[ClusterLabs] Stonith configuration

Fri Feb 14 09:44:53 EST 2020

Hi Strahil,
corosync-cfgtool -s
Printing ring status.
Local node ID 1
RING ID 0
 	id	= 172.17.150.20
 	status	= ring 0 active with no faults
RING ID 1
 	id	= 10.0.6.20
 	status	= ring 1 active with no faults

corosync-quorumtool -s
Quorum information
------------------
Date:             Fri Feb 14 14:41:11 2020
Quorum provider:  corosync_votequorum
Nodes:            2
Node ID:          1
Ring ID:          1/96
Quorate:          Yes

Votequorum information
----------------------
Expected votes:   2
Highest expected: 2
Total votes:      2
Quorum:           1
Flags:            2Node Quorate WaitForAll

Membership information
----------------------
     Nodeid      Votes Name
          1          1 node1.primary.network (local)
          2          1 node2.primary.network

On the surviving node, the 10.0.6.21 interface flipflopped (though nothing 
detected on the other node), and that is what started it all off.
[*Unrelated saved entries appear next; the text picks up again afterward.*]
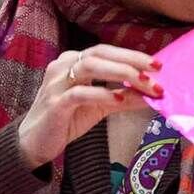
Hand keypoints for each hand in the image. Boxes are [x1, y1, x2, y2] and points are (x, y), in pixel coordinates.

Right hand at [17, 45, 158, 168]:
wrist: (35, 142)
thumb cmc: (68, 119)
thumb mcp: (101, 106)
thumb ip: (125, 98)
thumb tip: (154, 94)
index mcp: (73, 61)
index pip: (106, 51)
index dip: (132, 55)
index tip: (158, 65)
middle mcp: (63, 66)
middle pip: (100, 53)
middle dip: (132, 61)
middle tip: (157, 73)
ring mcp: (56, 83)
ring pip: (90, 66)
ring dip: (122, 74)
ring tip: (144, 84)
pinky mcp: (54, 103)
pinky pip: (79, 93)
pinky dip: (102, 94)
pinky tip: (119, 99)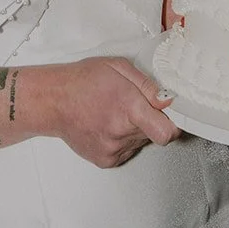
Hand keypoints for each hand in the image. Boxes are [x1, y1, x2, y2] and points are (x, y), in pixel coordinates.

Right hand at [38, 56, 178, 167]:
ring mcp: (112, 150)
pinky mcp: (106, 160)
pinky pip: (127, 150)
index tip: (172, 115)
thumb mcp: (120, 67)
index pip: (167, 132)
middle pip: (155, 134)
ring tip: (116, 113)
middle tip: (134, 105)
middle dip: (152, 120)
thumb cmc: (84, 80)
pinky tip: (108, 125)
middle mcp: (121, 133)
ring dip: (136, 129)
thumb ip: (148, 86)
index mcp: (128, 107)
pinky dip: (123, 139)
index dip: (174, 124)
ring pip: (141, 142)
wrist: (54, 102)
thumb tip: (169, 101)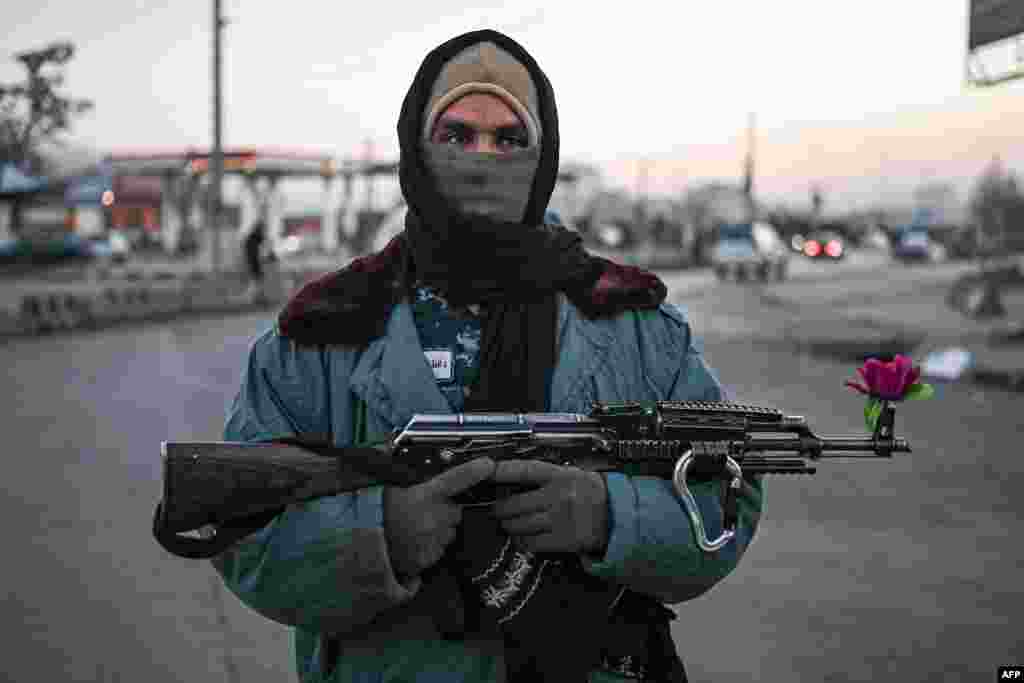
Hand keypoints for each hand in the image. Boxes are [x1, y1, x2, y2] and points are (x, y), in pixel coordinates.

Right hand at [383, 457, 495, 580]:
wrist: (360, 548)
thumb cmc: (375, 514)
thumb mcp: (388, 486)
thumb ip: (406, 474)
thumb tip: (406, 455)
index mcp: (424, 496)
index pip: (457, 479)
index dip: (475, 471)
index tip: (488, 464)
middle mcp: (433, 519)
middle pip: (455, 511)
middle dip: (445, 509)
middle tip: (422, 509)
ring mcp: (433, 541)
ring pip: (448, 531)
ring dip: (438, 528)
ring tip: (413, 526)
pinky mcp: (429, 560)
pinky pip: (439, 549)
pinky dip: (431, 545)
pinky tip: (413, 540)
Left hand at [490, 460, 609, 555]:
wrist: (616, 514)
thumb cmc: (591, 492)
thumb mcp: (571, 474)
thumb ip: (545, 476)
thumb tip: (512, 478)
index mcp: (559, 476)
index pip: (524, 471)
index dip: (502, 472)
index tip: (486, 471)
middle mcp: (558, 496)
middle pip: (515, 504)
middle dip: (500, 509)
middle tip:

We have no firewall running.

Cheers,
Alastair.

On Fri, 14 Feb 2020, Strahil Nikolov wrote:

> On February 14, 2020 12:41:58 PM GMT+02:00, "BASDEN, ALASTAIR G." <a.g.basden at durham.ac.uk> wrote:
>> Hi,
>> I wonder whether anyone could give me some advice about a stonith
>> configuration.
>>
>> We have 2 nodes, which form a HA cluster.
>>
>> These have 3 networks:
>> A generic network over which they are accessed (eg ssh)
>> (node1.primary.network, node2.primary.network)
>> A directly connected cable between them (10.0.6.20, 10.0.6.21).
>> A management network, on which ipmi is (172.16.150.20, 172.16.150.21)
>>
>> We have done:
>> pcs cluster setup --name hacluster node1.primary.network,10.0.6.20
>> node2.primary.network,10.0.6.21 --token 20000
>> pcs cluster start --all
>> pcs property set no-quorum-policy=ignore
>> pcs property set stonith-enabled=true
>> pcs property set symmetric-cluster=true
>> pcs stonith create node1_ipmi fence_ipmilan ipaddr="172.16.150.20"
>> lanplus=true login="root" passwd="password"
>> pcmk_host_list="node1.primary.network" power_wait=10
>> pcs stonith create node2_ipmi fence_ipmilan ipaddr="172.16.150.21"
>> lanplus=true login="root" passwd="password"
>> pcmk_host_list="node2.primary.network" power_wait=10
>>
>> /etc/corosync/corosync.conf has:
>> totem {
>>     version: 2
>>     cluster_name: hacluster
>>     secauth: off
>>     transport: udpu
>>     rrp_mode: passive
>>     token: 20000
>> }
>>
>> nodelist {
>>     node {
>>         ring0_addr: node1.primary.network
>>         ring1_addr: 10.0.6.20
>>         nodeid: 1
>>     }
>>
>>     node {
>>         ring0_addr: node2.primary.network
>>         ring1_addr: 10.0.6.21
>>          nodeid: 2
>>     }
>> }
>>
>> quorum {
>>     provider: corosync_votequorum
>>     two_node: 1
>> }
>>
>> logging {
>>     to_logfile: yes
>>     logfile: /var/log/cluster/corosync.log
>>     to_syslog: no
>> }
>>
>>
>> What I find is that if there is a problem with the directly connected
>> cable, the nodes stonith each other, even though the generic network is
>>
>> fine.
>>
>> What I would expect is that they would only shoot each other when both
>> networks are down (generic and directly connected).
>>
>> Any ideas?
>>
>> Thanks,
>> Alastair.
>> _______________________________________________
>> Manage your subscription:
>> https://lists.clusterlabs.org/mailman/listinfo/users
>>
>> ClusterLabs home: https://www.clusterlabs.org/
>
> What is  the output of :
> corosync-cfgtool -s
> corosync-quorumtool -s
>
> Also check the logs of the suvived node for clues.
>
> What about firewall ?
> Have you enabled 'high-availability' service on firewalld on all zones for your interfaces ?
>
> Best Regards,
> Strahil Nikolov
>
>